*** STUDY MATERIAL Section Begins ***

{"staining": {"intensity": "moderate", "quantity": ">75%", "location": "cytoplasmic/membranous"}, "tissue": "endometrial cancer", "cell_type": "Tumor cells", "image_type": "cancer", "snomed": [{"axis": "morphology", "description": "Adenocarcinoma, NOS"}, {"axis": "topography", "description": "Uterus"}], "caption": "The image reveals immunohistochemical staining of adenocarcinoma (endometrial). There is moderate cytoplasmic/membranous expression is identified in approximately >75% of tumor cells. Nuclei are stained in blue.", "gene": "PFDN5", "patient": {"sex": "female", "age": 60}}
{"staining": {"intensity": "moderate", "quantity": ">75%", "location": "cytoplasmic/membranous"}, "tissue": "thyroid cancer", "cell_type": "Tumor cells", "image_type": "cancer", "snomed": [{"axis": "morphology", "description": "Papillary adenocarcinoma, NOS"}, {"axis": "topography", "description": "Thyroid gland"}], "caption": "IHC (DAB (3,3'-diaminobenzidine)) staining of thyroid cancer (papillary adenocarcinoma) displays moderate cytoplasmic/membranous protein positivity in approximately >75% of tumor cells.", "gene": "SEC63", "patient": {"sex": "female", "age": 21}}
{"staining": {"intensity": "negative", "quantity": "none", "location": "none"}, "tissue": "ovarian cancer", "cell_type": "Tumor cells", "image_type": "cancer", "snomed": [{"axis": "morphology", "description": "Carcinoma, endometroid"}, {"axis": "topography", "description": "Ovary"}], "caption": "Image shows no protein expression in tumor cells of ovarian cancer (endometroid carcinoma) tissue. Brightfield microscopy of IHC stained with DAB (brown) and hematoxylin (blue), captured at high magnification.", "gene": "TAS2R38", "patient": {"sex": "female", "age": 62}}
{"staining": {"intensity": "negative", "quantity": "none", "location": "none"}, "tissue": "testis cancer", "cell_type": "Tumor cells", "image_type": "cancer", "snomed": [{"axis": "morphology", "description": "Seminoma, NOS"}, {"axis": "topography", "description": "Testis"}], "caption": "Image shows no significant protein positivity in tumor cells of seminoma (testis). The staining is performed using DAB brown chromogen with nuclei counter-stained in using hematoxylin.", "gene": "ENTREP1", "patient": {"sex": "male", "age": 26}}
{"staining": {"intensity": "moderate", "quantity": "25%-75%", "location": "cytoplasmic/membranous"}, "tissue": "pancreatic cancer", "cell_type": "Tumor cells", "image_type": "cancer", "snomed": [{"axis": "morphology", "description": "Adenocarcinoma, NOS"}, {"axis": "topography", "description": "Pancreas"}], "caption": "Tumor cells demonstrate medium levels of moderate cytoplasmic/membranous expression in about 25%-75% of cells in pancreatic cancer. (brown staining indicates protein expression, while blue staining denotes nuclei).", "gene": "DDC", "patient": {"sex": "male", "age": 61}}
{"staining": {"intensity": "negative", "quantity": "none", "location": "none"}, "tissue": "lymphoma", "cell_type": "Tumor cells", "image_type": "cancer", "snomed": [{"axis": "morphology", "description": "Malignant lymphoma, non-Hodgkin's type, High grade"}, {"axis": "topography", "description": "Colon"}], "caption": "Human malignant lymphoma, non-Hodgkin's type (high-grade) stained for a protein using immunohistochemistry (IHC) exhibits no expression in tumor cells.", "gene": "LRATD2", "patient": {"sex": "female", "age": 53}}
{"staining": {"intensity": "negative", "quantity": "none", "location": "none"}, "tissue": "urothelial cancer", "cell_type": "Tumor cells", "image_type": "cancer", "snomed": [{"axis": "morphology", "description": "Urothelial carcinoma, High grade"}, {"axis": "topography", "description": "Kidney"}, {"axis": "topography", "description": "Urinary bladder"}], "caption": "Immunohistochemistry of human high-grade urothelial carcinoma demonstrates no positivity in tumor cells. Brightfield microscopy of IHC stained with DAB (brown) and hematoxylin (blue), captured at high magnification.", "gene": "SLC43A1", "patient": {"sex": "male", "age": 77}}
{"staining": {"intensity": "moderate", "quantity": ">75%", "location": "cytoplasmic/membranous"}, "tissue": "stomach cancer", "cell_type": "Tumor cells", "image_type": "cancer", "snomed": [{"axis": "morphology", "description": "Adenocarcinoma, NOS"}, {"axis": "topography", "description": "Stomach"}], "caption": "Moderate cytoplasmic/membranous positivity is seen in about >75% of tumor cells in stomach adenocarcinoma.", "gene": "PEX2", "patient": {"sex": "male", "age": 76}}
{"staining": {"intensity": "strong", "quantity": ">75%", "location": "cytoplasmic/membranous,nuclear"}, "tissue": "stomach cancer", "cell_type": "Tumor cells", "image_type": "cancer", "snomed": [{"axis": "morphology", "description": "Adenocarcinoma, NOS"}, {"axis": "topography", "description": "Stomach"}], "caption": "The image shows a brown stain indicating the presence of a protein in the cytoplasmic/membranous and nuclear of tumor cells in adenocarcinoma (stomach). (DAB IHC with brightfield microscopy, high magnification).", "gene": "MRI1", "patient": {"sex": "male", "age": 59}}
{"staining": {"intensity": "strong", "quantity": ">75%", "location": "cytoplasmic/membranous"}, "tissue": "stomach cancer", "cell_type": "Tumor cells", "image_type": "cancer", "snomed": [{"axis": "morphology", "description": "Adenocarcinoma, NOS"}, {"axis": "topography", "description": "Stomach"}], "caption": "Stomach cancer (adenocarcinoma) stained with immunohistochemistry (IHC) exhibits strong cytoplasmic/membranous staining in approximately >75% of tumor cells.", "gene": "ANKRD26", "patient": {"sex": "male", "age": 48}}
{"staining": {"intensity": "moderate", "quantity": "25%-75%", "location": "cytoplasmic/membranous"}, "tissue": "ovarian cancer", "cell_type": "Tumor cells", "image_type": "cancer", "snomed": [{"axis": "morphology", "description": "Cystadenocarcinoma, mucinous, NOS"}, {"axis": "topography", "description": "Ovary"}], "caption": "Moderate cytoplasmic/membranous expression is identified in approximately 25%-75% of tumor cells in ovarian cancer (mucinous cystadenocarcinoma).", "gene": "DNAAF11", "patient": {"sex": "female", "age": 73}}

*** STUDY MATERIAL Section Ends ***

## INSTRUCTIONS TO FOLLOW:
Only the lines containing "about" are needed; copy each of them from the data.

## SOLUTION:
{"staining": {"intensity": "moderate", "quantity": "25%-75%", "location": "cytoplasmic/membranous"}, "tissue": "pancreatic cancer", "cell_type": "Tumor cells", "image_type": "cancer", "snomed": [{"axis": "morphology", "description": "Adenocarcinoma, NOS"}, {"axis": "topography", "description": "Pancreas"}], "caption": "Tumor cells demonstrate medium levels of moderate cytoplasmic/membranous expression in about 25%-75% of cells in pancreatic cancer. (brown staining indicates protein expression, while blue staining denotes nuclei).", "gene": "DDC", "patient": {"sex": "male", "age": 61}}
{"staining": {"intensity": "moderate", "quantity": ">75%", "location": "cytoplasmic/membranous"}, "tissue": "stomach cancer", "cell_type": "Tumor cells", "image_type": "cancer", "snomed": [{"axis": "morphology", "description": "Adenocarcinoma, NOS"}, {"axis": "topography", "description": "Stomach"}], "caption": "Moderate cytoplasmic/membranous positivity is seen in about >75% of tumor cells in stomach adenocarcinoma.", "gene": "PEX2", "patient": {"sex": "male", "age": 76}}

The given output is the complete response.